In diesem Zusammenhang wird den Eltern nicht mit dem Entzug des Sorgerechts gedroht, wenn ihre Kinder nicht oder nicht mehr geimpft sind.

Betretungsbeschränkungen oder Aufnahmeablehnungen in Kindertagesstätten für Nichtgeimpfte halte ich allerdings für verantwortbar. Das ist ein sinnvolles Mittel zur Verminderung von Infektionszahlen zum Beispiel im Falle eines Ausbruches. Ich bin überzeugt, dass dort wo viele Menschen zusammenkommen in solchen Frage auch eine besondere gesellschaftliche Verantwortung besteht. Die individuelle Entscheidung der Eltern gilt, aber dort, wo andere Menschen in ihrer Entscheidung in unverantwortlichem Maße beeinträchtigt sind, muss es sinnvolle Maßnahmen zur Begrenzung von Risiken geben.

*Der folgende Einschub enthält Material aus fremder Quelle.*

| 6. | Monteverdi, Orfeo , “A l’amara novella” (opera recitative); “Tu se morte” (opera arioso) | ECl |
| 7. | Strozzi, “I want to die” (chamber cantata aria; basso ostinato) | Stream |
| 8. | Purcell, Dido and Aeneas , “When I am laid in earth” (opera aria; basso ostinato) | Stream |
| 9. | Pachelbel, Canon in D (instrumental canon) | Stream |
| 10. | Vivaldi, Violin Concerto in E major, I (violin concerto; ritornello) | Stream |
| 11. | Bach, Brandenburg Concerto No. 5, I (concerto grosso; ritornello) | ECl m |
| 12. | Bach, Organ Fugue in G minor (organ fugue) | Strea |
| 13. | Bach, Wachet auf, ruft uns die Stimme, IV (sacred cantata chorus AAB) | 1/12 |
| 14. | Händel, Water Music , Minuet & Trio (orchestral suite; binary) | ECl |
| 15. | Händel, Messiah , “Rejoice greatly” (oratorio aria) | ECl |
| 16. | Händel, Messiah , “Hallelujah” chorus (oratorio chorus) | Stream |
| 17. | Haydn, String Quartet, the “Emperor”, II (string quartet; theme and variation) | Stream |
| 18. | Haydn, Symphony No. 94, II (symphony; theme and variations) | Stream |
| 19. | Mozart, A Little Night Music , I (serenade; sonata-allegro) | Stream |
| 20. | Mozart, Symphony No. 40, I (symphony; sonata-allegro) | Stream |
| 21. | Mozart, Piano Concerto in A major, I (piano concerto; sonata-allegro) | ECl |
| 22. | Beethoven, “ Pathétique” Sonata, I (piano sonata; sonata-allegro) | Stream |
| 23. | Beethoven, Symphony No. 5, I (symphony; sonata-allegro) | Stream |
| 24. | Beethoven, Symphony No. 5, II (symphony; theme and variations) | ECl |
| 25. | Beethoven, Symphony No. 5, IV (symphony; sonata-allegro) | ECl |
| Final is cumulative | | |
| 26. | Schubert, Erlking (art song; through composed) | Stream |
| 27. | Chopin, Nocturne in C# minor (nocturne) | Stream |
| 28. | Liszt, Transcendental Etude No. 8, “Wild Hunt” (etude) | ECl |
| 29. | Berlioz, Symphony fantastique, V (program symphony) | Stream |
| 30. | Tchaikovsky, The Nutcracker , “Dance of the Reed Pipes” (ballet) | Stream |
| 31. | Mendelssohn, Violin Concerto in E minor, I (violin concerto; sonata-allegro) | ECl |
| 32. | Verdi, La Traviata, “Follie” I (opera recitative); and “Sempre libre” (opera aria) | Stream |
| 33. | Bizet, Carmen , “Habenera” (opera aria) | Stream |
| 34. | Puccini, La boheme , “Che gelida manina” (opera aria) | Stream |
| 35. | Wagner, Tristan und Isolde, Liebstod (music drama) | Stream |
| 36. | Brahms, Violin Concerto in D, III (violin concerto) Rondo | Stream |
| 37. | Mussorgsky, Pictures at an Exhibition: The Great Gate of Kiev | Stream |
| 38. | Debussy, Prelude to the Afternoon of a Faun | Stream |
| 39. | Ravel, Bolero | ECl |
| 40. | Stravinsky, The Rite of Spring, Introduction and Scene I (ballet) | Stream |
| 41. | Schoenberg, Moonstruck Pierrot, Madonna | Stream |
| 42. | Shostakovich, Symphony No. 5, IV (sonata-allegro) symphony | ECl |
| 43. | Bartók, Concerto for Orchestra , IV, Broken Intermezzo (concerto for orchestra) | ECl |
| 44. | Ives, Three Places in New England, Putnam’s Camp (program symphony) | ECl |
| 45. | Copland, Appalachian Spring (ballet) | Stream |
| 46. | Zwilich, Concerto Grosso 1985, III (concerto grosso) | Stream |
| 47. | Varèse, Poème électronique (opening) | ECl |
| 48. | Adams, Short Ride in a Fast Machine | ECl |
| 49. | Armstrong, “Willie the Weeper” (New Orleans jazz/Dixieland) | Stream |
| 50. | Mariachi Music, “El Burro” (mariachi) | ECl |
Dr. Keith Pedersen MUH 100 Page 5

Was Einzelimpfstoff gegen Masern angeht, gibt es in der Tat in Deutschland derzeit keinen zugelassenen Einfach-Impfstoff gegen Masern. Wir werden uns im parlamentarischen Verfahren damit auseinandersetzen müssen, was das für die beabsichtigte Masern-Impfpflicht bedeutet. Impfstoffe werden wie alle anderen Arzneimittel in Deutschland durch den jeweiligen Hersteller und nicht etwa den Bundesgesundheitsminister in den Verkehr gebracht. Es kommt also darauf an, ob und wann ein Hersteller die Zulassung für einen Einfach-Impfstoff gegen Masern bei der zuständigen Arzneimittelbehörde beantragt und erhält.

Das Paul-Ehrlich-Institut prüft und bewertet fortlaufend anhand aktueller wissenschaftlicher Daten den Nutzen und das Risiko von Impfstoffen und dokumentiert jährlich die Meldungen des Verdachts einer Impfkomplikation oder einer Nebenwirkung nach Impfung. Nach Aussage des PEI wurde SSPE als Nebenwirkung der Masernimpfung diskutiert. Fallzahlen dazu gibt es in Deutschland nicht. Die Sicherheit der Impfstoffe wird aber auch Thema der Anhörung vor dem Gesundheitsausschuss im Oktober sein.

Zum Schluss möchte ich Ihre Aufmerksamkeit auf die Tatsache lenken, dass alle hoheitlichen Maßnahmen, die wie die Masernimpfpflicht ein Grundrecht einschränken, nach einer Abwägung der unterschiedlichen Rechts- und Verfassungsgüter verhältnismäßig sein müssen. Diese Grundrechtsprüfung hat die Bundesregierung vorgenommen. Wir werden darüber im parlamentarischen Verfahren auch noch weiter beraten.